Veja que, no Reino Unido, a situação é ainda mais aguda: a dívida estudantil média é de US$ 55 mil. O custo dos estudos no Reino Unido chegou a tal ponto que o sistema universitário está dependente dos estudantes asiáticos, quem têm seus estudos custeados pelos países de origem. Os britânicos têm cada vez menos condições de acessar suas próprias universidades. Mas nem todo país desenvolvido é assim. Na Alemanha, onde a universidade é gratuita, os graduados começam a vida profissional com uma dívida de US$ 2.400 em média.

Estes são elementos para nós no Brasil e na Paraíba – um estado onde a renda média familiar é de cerca de R$ 850 – pensarmos sobre que tipo de Universidade queremos e podemos custear com recursos públicos e/ou privados. Nos Estados Unidos, uma pequena elevação nas mensalidades das universidades públicas deslocou muitos jovens para universidades privadas com fins lucrativos e de baixo custo e, ainda assim, os jovens precisaram se endividar.

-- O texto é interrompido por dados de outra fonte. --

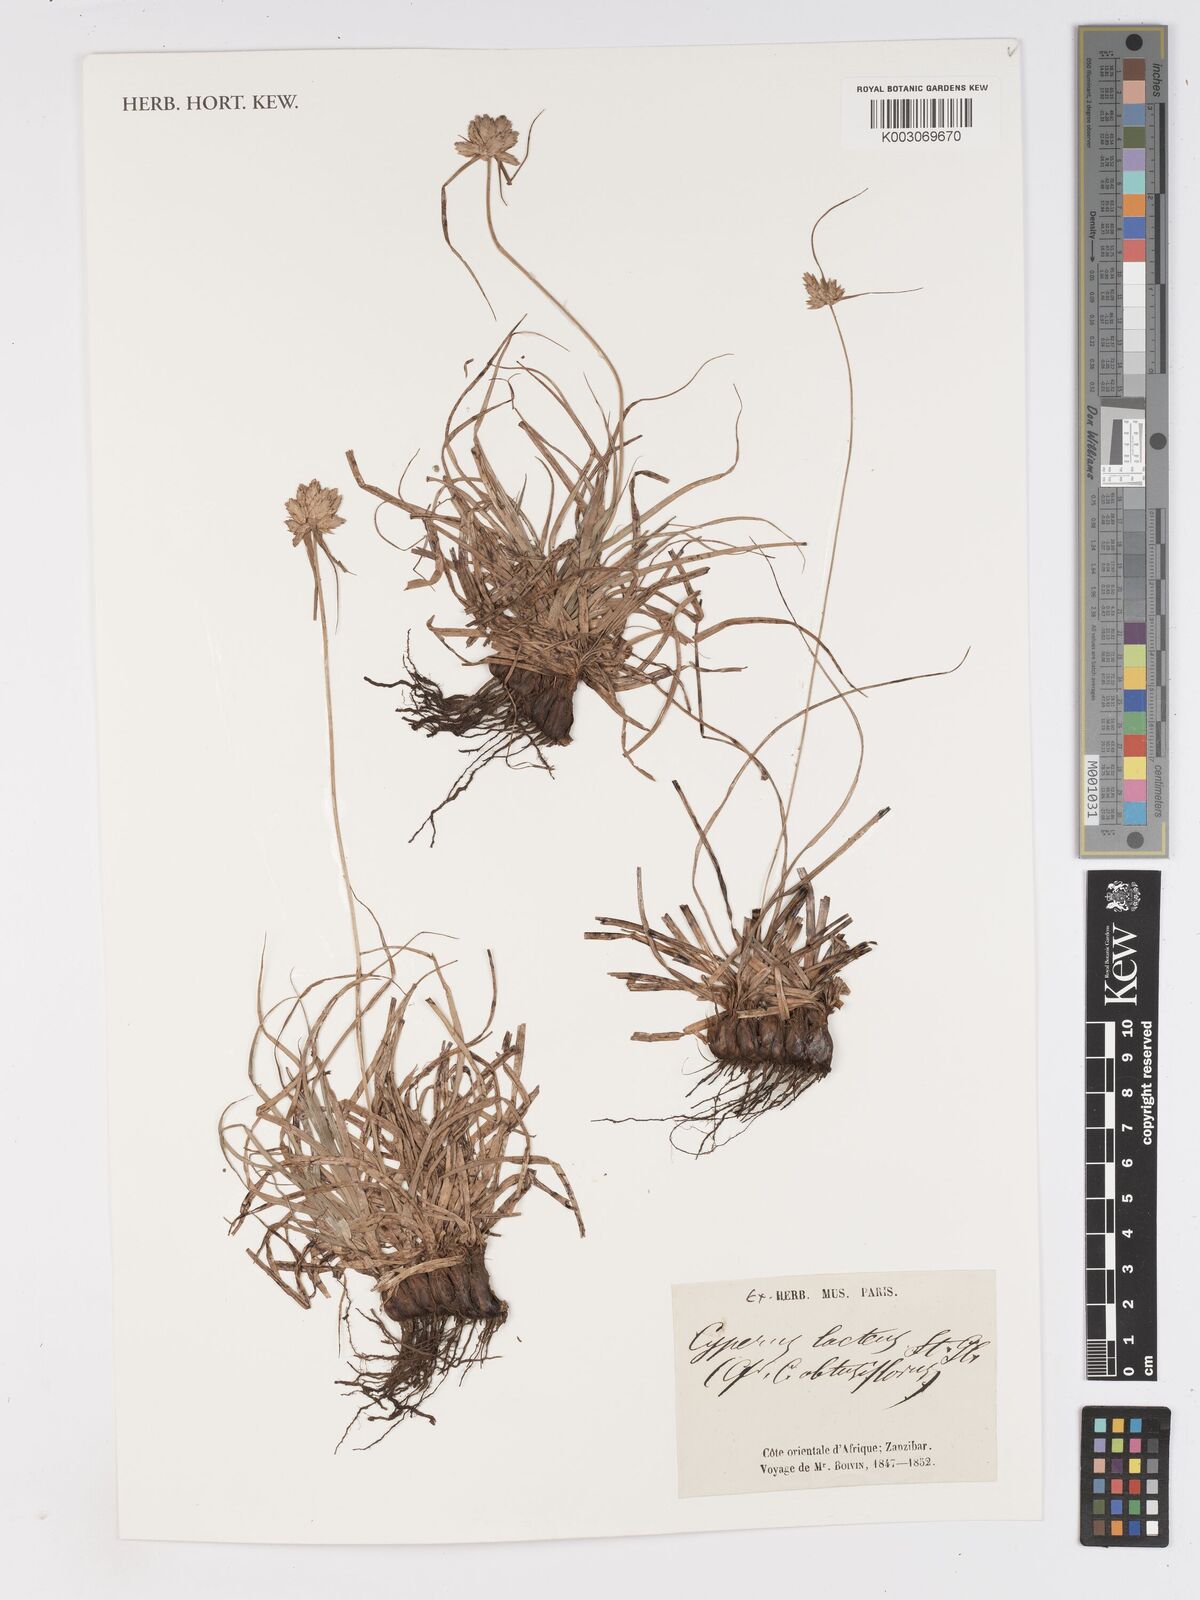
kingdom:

O sistema universitário brasileiro precisa de reformas? Sim. Mas que sejam dialogadas, amparadas em evidências nacionais e internacionais e que levem em conta as características próprias do nosso país e das nossas regiões. Se refletirmos a partir da experiência atual dos Estados Unidos, fica claro que o sistema universitário do Tio Sam, amplamente dependente do setor financeiro, está sendo deletério para a qualidade da nação. Já temos problemas demais por aqui. Que não cometamos os mesmos erros de lá.

 

* Thiago Lima é professor do mestrado em Gestão Pública e Cooperação Internacional da UFPB e membro do Coletivo Representativo dos Docentes em Luta (CORDEL) da UFPB.

** Artigo originalmente publicado no Jornal da Paraíba, em 29/8/2019, com base na apresentação “O endividamento estudantil nos EUA”, em 19 de agosto, no Ciclo de Palestras, Debates e Mobilizações “Projetos de Universidade em Disputa: qual universidade defendemos?”, realizado na UFPB.